Прошло еще лет десять, пока я смог прочесть «Духов» своими глазами. С этих пор я стал подумывать над несовпадениями. Почему я не заметил Хлестакова? Да потому, что в 1963-м исчез с авансцены. Хлестаковщина ассоциируется скорее с первыми годами революции. С другой стороны, Бердяев не мог увидеть ракитиных. Семинаристы-карьеристы еще не примкнули к большевикам. И просто еще не сложился тип бернара, интеллектуала, для которого родным языком стала математика. Из этих размышлений родилась в конце концов моя статья «Смена типажей на авансцене истории и этнические сдвиги» (ж-л «Общественные науки и современность», 1990, № 1). Бердяев открыл новый метод. Можно возражать против его преувеличенной оценки, критиковать его неудачное применение мною, но прежде всего надо заметить метод. Изобретен новый инструмент в интеллектуальном инструментарии. Гальцева этого не видит. Ее проблема – только «одно из самых пагубных заблуждений». Применение метода расшатывает Авторитет, поэтому все а priori ложно.

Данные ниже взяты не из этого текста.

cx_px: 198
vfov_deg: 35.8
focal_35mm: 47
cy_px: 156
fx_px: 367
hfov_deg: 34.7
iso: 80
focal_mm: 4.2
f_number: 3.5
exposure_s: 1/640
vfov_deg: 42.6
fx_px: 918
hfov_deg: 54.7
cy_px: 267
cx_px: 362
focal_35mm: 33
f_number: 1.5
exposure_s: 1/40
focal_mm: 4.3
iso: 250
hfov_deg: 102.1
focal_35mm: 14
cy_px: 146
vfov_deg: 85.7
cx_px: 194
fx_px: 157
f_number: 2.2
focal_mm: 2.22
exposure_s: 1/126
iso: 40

Достается Бердяеву и за его оценку Гоголя: «Не понятый, не поставленный в связь с художественно близкими ему явлениями прошлого – средневеково-ренессансной эпохи – комизм Гоголя и оказывается под пером Бердяева каким-то довременны?м «кубизмом». А те гоголевские «чудовища», о которых вслед за Розановым и Мережковским с мистическим ужасом говорит Бердяев, выглядят, если учесть комическую перспективу, за одним-двумя исключениями, скорее недоразвитыми «байбаками» и «тюрюками», застывшими на стадии животной души, чем духами-соблазнителями из адской бездны»[118].
А что, если Гоголь неповторим и никакие средневеково-ренессансные аналогии его не разъясняют? А что, если читатель, получив адрес, пойдет по нему и доберется до книги Мережковского «Гоголь и черт»?

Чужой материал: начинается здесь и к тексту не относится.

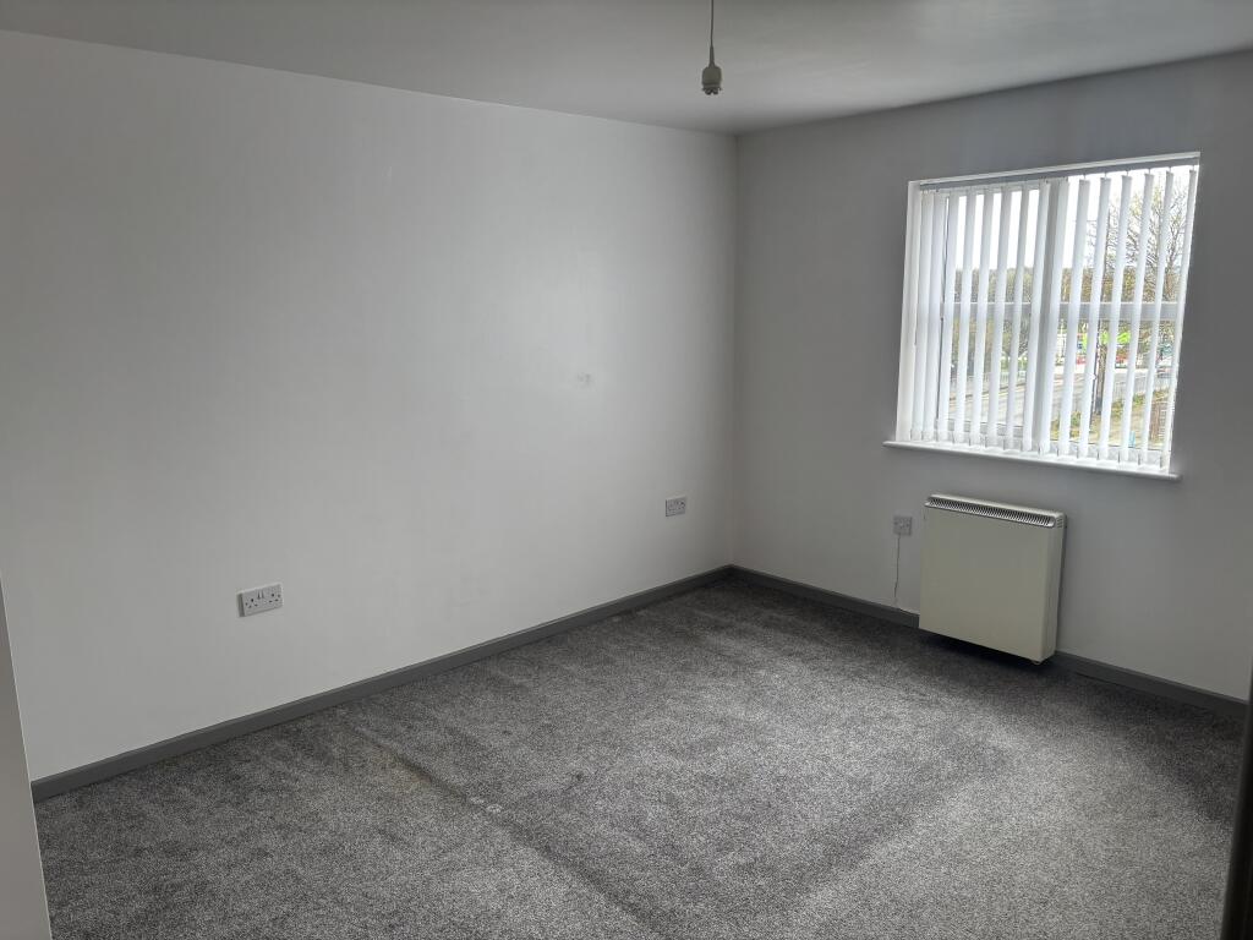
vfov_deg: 53.1
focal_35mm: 26
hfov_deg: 67.3
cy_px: 470
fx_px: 941
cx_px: 626
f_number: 1.6
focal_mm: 5.96
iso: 64
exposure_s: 1/100
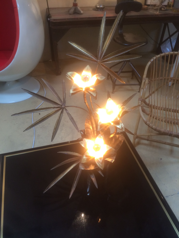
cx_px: 90
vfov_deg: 61.7
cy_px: 119
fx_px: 200
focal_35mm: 29
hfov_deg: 48.2
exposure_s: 1/33
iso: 64
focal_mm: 4.15
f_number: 2.2
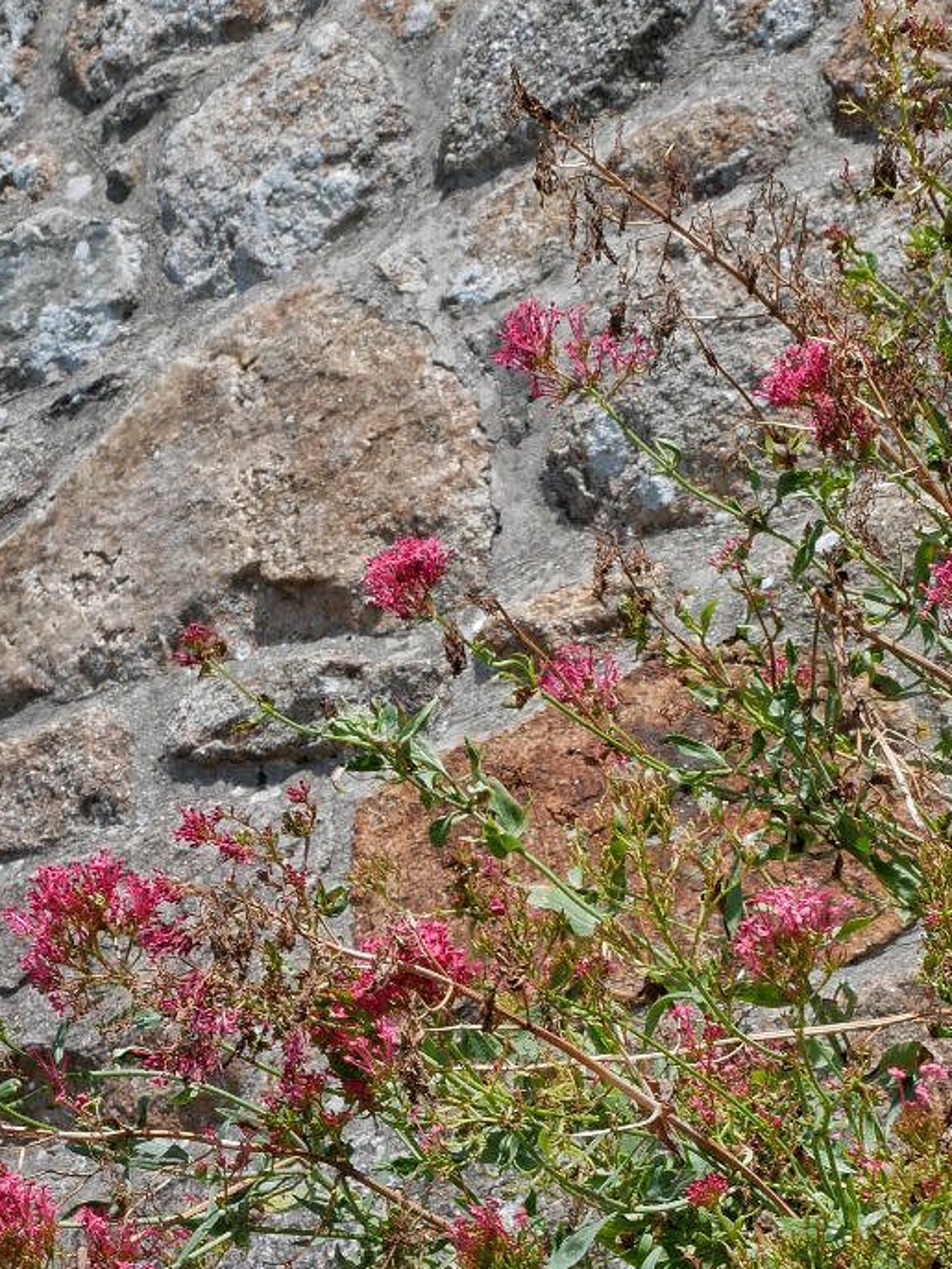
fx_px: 5130
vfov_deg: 13.8
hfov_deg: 10.6
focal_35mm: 140
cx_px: 731
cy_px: 1398
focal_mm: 30
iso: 200
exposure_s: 1/200
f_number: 11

Полвека с лишним тому назад я вздумал перечитать смешной рассказ «Как поссорился Иван Иванович с Иваном Никифоровичем», и вдруг меня охватил метафизический ужас. Я почувствовал себя в безвыходной тесноте (вроде свидригайловского кошмара) – и так на целую вечность… Для многих жестокий талант – Достоевский, и никакими аргументами их не переубедить. Для меня жестокий талант – Гоголь, а из текстов Достоевского идет свет; идет и идет, несмотря на все темные бездны. Не пугает меня бездна, напротив, зовет к себе; пугает теснота. В бездне сами собой разворачиваются крылья, в тесноте их не развернешь. Как с этим быть? Можно ли закрыть Америку, то есть мое неправильное восприятие, и заменить правильным восприятием Ренаты Гальцевой?
Есть джайнская притча о четырех слепых, ощупавших слона. Один взял в руки хобот и сказал: слон похож на змею; другой – бивень, и слон вышел похожим на копье; третий – ногу, и слон оказался столбом; четвертый – брюхо, и опыт неопровержимо доказывал сходство слона с мешком. Все опирались на опыт, но опыт был разным. Один и тот же текст иному смешон, а другому страшен. Целого же слона не видит почти никто. Гения не так просто понять, не так просто свести к модным категориям, средневеково-ренессансным или еще каким-то. В гении есть что-то мистическое, не укладывающееся в логику. «Мистики правы, – писал Людвиг Витгенштейн в своем «Логико-философском трактате», – но правота их не может быть высказана: она противоречит грамматике» (оттого мистика так часто дружит с поэзией и высказывает себя странными метафорами). Всякое же доказательное рассуждение, всякая теория творчества могут быть дополнены или уравновешены другой, столь же доказательной и столь же недоказуемой.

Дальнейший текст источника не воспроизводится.